The authors compare the performance of various agent-user pairs on two benchmark versions, showing that the new benchmark consistently results in lower performance across all agents and domains. The degradation is particularly pronounced for agents that previously achieved high scores on the original benchmark, suggesting the new benchmark exposes previously hidden limitations and enables better differentiation among state-of-the-art models. The results indicate that the new benchmark tasks are more diverse and challenging, requiring more varied and complex execution paths. Performance drops substantially on the new benchmark compared to the original, with the most significant declines observed for agents that had high scores on the original benchmark. The new benchmark tasks require more diverse and complex execution paths, as evidenced by increased coverage and diversity metrics across all domains. The performance degradation is consistent across different agent-user pairs and domains, indicating that the new benchmark effectively exposes limitations in current models.

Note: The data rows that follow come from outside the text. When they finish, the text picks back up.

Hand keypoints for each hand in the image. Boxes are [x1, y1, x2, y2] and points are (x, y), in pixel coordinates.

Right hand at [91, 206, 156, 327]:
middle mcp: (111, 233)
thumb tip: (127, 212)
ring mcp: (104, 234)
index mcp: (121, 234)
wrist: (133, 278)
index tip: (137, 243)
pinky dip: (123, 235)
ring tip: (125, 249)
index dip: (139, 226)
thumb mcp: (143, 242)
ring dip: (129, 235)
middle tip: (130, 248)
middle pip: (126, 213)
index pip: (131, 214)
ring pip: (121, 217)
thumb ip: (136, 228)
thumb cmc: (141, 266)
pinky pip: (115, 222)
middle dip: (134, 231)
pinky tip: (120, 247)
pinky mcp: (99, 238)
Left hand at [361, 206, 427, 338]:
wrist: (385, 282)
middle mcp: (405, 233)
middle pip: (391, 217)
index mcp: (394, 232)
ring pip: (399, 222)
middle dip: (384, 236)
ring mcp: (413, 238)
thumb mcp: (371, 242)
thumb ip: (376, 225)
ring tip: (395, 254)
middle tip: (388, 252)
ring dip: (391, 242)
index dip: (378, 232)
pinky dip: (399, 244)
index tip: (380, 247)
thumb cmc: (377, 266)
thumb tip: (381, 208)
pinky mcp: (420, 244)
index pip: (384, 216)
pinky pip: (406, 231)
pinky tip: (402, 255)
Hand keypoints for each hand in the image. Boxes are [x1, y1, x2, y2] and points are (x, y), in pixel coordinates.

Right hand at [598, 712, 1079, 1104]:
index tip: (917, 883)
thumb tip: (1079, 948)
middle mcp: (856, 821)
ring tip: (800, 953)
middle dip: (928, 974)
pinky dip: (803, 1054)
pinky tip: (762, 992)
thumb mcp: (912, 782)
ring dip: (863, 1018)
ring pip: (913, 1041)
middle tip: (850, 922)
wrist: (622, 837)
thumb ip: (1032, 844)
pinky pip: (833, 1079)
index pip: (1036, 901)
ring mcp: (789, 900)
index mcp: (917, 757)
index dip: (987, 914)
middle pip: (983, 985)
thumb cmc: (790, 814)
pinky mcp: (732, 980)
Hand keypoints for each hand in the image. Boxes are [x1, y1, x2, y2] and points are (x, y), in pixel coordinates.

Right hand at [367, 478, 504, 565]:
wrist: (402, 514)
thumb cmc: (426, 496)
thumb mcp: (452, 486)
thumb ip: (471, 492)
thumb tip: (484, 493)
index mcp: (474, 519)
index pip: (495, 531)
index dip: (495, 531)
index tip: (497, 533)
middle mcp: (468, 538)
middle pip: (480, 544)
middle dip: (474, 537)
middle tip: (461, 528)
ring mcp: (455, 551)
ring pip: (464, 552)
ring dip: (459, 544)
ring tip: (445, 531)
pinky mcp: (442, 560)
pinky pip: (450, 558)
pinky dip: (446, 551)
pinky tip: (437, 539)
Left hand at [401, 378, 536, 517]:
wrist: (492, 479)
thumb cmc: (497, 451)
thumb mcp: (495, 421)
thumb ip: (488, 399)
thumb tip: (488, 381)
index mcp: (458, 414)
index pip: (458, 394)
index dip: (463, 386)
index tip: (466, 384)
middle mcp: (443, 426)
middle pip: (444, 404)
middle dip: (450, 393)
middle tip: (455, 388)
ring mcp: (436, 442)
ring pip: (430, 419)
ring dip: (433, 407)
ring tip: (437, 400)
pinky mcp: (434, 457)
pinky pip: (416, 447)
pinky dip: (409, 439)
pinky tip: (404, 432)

The authors compare their generated tasks against the original benchmark, showing that their tasks exhibit higher diversity and complexity across multiple domains. Results indicate that the new tasks lead to substantially lower performance across various agents, suggesting that the original benchmark may have been saturated. The tasks are more challenging due to increased structural variation, greater tool usage diversity, and longer execution paths, which are supported by metrics such as weighted edit distance and type-token ratio. The distribution of tool usage is more balanced in the new tasks, indicating a broader exploration of the task space. The new tasks show substantially lower performance across agents, indicating higher difficulty compared to the original benchmark. Metrics such as weighted edit distance and type-token ratio reveal greater diversity and complexity in the new tasks. Tool usage is more evenly distributed in the new tasks, reducing skewness and increasing coverage of the tool space.
The experiments compare a newly generated benchmark against an original verified version across multiple domains to evaluate task diversity, generation validity, and model performance. The evolved tasks consistently demonstrate greater structural complexity, more balanced tool usage, and broader execution paths, which substantially lower agent success rates. This performance decline, especially among previously high-scoring models, confirms that the original benchmark was saturated and validates the new approach as a more rigorous standard for differentiating current AI capabilities.